Job — From the entries, filter out every line that lacks "melhoria" and copy the rest.

Data records —
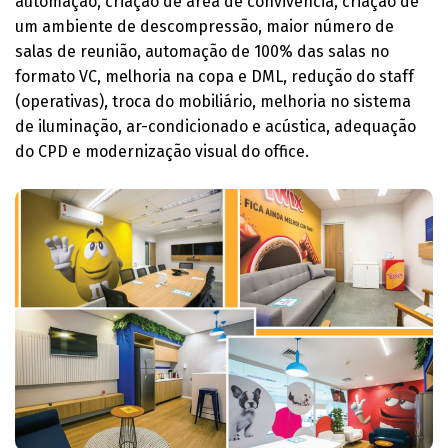
automação, criação de área de convivência, criação de
um ambiente de descompressão, maior número de
salas de reunião, automação de 100% das salas no
formato VC, melhoria na copa e DML, redução do staff
(operativas), troca do mobiliário, melhoria no sistema
de iluminação, ar-condicionado e acústica, adequação
do CPD e modernização visual do office.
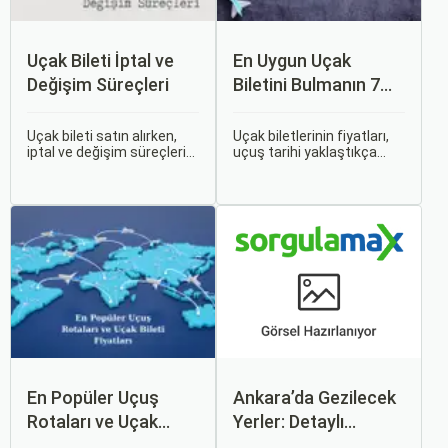
Uçak Bileti İptal ve
En Uygun Uçak
Değişim Süreçleri
Biletini Bulmanın 7
Püf Noktası
Uçak bileti satın alırken,
Uçak biletlerinin fiyatları,
iptal ve değişim süreçlerini
uçuş tarihi yaklaştıkça
bilmek, seyahatinizde
genellikle artar. Bu yüzden
beklenmedik durumlarla
erken rezervasyon
karşılaştığınızda size
yapmak, bütçenizden
büyük avantaj sağlar. Bu
tasarruf etmenin en etkili
makalede, uçak bileti iptal
yollarından biridir.
ve değişim süreçlerinin
nasıl işlediği, hangi
durumlarda ücret iadesi
alabileceğiniz konularına
değineceğiz.
En Popüler Uçuş
Ankara’da Gezilecek
Rotaları ve Uçak
Yerler: Detaylı
Bileti Fiyatları
Rehber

Exercise solution —
formato VC, melhoria na copa e DML, redução do staff
(operativas), troca do mobiliário, melhoria no sistema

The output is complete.